どの打席でも、初球からガンガン振って来る積極的なプレースタイル。出塁すればすかさず盗塁を試みるなど、とにかくアグレッシブ。何者も恐れない勢いが、この選手のプレーにはある。まさに 切り込み隊長 とは、こういう男のことを言うのだろう。





(守備・走塁面)

 最大の売りは、なんと言っても走塁にある。セーフティバントを試みた時のタイムは、3.75秒前後。三塁打の三塁到達タイムは、11秒1ぐらいと。普通の内野ゴロでのタイムが計測出来なかったのが心残りだが、ベースランニングも極めて速い。

 ただ速いだけでなく、出塁すればすかさず盗塁。もう技術云々なんか関係なく、がむしゃらに走ってくる。まだまだ技術的には磨かないといけないことも多いだろうが、上のレベルでも足を売りにできるプレーヤー。

 中堅手としても、この脚力を活かして広い守備範囲を誇る。落下点まで入り方、打球への反応に特別優れているとは思わないので、キャッチング自体はどうだろうか。地肩は遠投115メートルの強肩だということだが、観戦した試合の模様では、ハッキリとはわからなかった。

 守備・走塁も技術的にはまだ荒削りに見えるが、持っている身体能力は高そう。プロでも、中堅を任せられる選手になるのではないのだろうか。





(打撃内容)

 野手の間を抜けてゆくような長打はあっても、オーバーフェンスを連発するタイプではない。あくまでも鋭くはじき返すタイプの強打者だろう。

<構え> ☆☆☆

 両足を揃えたスクエアスタンスで、グリップの高さは平均的で、あらかじめ捕手方向に引いています。背筋を伸ばし、両目で前を見据える姿勢・全体のバランスとしては並ぐらいでしょうか。柔らかく合わせるといったタイプではなく、バチンとボールにバットをぶち当ててきます。

<仕掛け> 早めの仕掛け

 投手の重心が下がり始めるか、その前かぐらいに足を引き上げる「早めの仕掛け」を採用。典型的な、アベレージヒッターの打ち方だと言えます。

<足の運び> ☆☆☆☆

 早めに足を引き上げて、空中で長く足をまわしこんで踏み込んできます。始動~着地までの「間」が取れており、速球でも変化球でも合わせやすいはず。真っ直ぐ踏み出すように、内角でも外角でも幅広く対応したいという意志が感じられます。踏み込んだ足元もブレないので、外角の球でも低めの球でもついて行けるでしょう。

<リストワーク> ☆☆☆☆

 あらかじめグリップを引いて構えているので、振り出しはトップに近い位置に。そのため柔軟性はないのですが、速い球に立ち遅れる心配はありません。

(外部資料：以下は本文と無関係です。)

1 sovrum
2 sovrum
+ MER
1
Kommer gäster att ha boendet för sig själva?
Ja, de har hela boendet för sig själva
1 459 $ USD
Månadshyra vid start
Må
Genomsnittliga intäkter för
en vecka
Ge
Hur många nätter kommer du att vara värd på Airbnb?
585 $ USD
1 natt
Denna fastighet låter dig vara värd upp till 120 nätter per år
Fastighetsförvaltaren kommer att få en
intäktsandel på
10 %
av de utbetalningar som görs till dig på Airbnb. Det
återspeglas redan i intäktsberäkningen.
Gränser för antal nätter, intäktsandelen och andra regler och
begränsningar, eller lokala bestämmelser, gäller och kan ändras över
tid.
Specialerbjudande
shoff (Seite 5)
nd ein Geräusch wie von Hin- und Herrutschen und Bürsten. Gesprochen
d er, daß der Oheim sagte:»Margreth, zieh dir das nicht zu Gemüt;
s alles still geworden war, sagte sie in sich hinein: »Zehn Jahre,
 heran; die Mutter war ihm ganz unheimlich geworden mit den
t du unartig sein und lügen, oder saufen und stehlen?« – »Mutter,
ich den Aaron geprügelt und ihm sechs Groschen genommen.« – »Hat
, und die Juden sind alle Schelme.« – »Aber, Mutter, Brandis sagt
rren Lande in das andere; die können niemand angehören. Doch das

 バットの振り出しは、けしてインサイド・アウトではないので、内角の球を最短距離で振りぬくとかそういった打者ではないようです。それでも上からバットを被せるように、バットの先端であるヘッドを立てて、しっかり振り抜けます。外の球をキッチリ叩ける分、内角を捌く際には、ある程度のスペースが欲しいタイプ。

<軸> ☆☆☆☆

 足の上げ下げは静かなので、目線は上下に動きません。体の開きも我慢できますし、軸足にも粘りを感じます。軸を起点に、綺麗に回転出来ています。

(打撃のまとめ)

 柔らかい打撃をする天才肌というよりは、努力で培って今の形をつくった努力型という気が致します。特に高めの甘い球を逃さない「鋭さ」があり、内角や低めの球への対応が気になります。

 左投げ左打ちの選手なので、スイングにひ弱さは感じません。レベルの高い投手に相手に最初は戸惑うかもしれませんが、時間をかければ対応して行けるのではないのでしょうか。





(最後に)

 守備・走塁の技術は荒削りですが、すべてに積極的にぶつかってゆく勇気を持ったプレーヤー。この精神を忘れなければ、壁を乗り越えて守備も走塁もかなりのレベルまで高めてゆくことが期待できます。

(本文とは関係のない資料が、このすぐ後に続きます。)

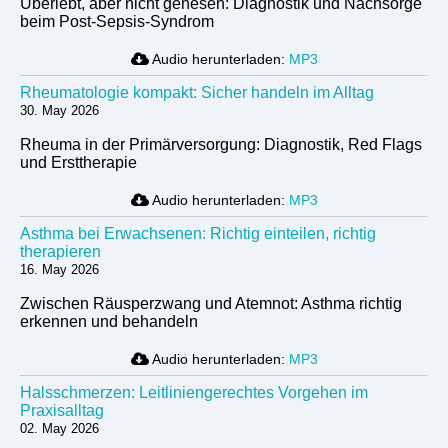
Überlebt, aber nicht genesen: Diagnostik und Nachsorge
beim Post-Sepsis-Syndrom
Audio herunterladen:
MP3
Rheumatologie kompakt: Sicher handeln im Alltag
30. May 2026
Rheuma in der Primärversorgung: Diagnostik, Red Flags
und Ersttherapie
Audio herunterladen:
MP3
Asthma bei Erwachsenen: Richtig einteilen, richtig
therapieren
16. May 2026
Zwischen Räusperzwang und Atemnot: Asthma richtig
erkennen und behandeln
Audio herunterladen:
MP3
Halsschmerzen: Leitliniengerechtes Vorgehen im
Praxisalltag
02. May 2026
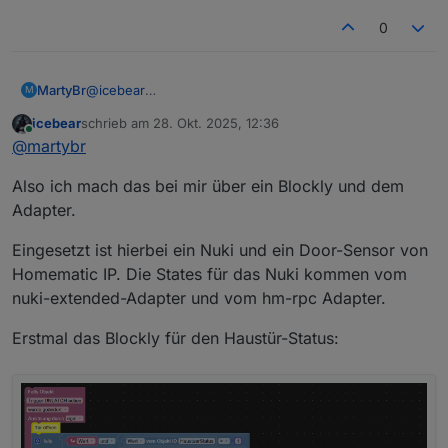
Haustür aufschließt, dann wird automatisch der Alarm
auf 'Unscharf' gestellt.
0
MartyBr
@
icebear
M
Das klingt gut. Wie machst du das? Recht die Zeit für
icebear
schrieb am
28. Okt. 2025, 12:36
den Trigger aus? Hast du mal bitte den Code für mich?
zuletzt editiert von
Online
@
martybr
Ich hatte es mal probiert und wahrscheinlich den
falschen Datenpunkt genommen (unlocking).
Also ich mach das bei mir über ein Blockly und dem
Adapter.
Eingesetzt ist hierbei ein Nuki und ein Door-Sensor von
Homematic IP. Die States für das Nuki kommen vom
nuki-extended-Adapter und vom hm-rpc Adapter.
Erstmal das Blockly für den Haustür-Status:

 打撃も技術的には高いのですが、天才というよりも気持ちと努力で創りだしてきた叩き上げ。下級生の頃から注目されてきた 松井聖 や 三倉進 がチームメイトにいたために、気持ちで負けないでアピールすることを、自然と身につけたのでしょう。そういった天才肌にはない、泥臭さが最大の魅力。

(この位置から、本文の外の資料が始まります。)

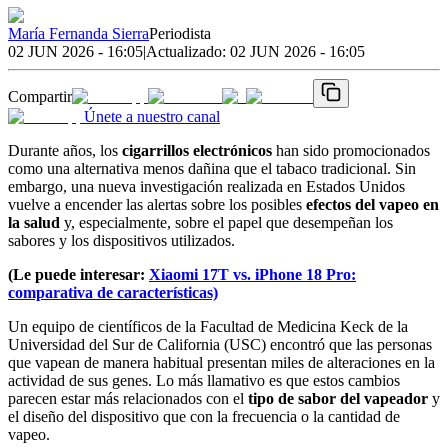
María Fernanda Sierra
Periodista
02 JUN 2026 - 16:05
|
Actualizado:
02 JUN 2026 - 16:05
Compartir
Únete a nuestro canal
Durante años, los
cigarrillos electrónicos
han sido promocionados
como una alternativa menos dañina que el tabaco tradicional. Sin
embargo, una nueva investigación realizada en Estados Unidos
vuelve a encender las alertas sobre los posibles
efectos del vapeo en
la salud
y, especialmente, sobre el papel que desempeñan los
sabores y los dispositivos utilizados.
(Le puede interesar:
Xiaomi 17T vs. iPhone 18 Pro:
comparativa de características)
Un equipo de científicos de la Facultad de Medicina Keck de la
Universidad del Sur de California (USC) encontró que las personas
que vapean de manera habitual presentan miles de alteraciones en la
actividad de sus genes. Lo más llamativo es que estos cambios
parecen estar más relacionados con el
tipo de sabor del vapeador
y
el diseño del dispositivo que con la frecuencia o la cantidad de
vapeo.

 正直、プロという世界にぶつけて混ぜてみた時に、一体どのぐらいの位置づけになるのかは想像もできません。多少時間はかかると思いますが、それを一つ一つ乗り越えてゆけるだけの、精神的な強さは感じられます。今回の観戦だけでは全容はよくわからない部分もあったのですが、ナイスガイだというのだけは間違いありません。体は小さいのですが、スカウトの心を揺さぶられる選手だと思います。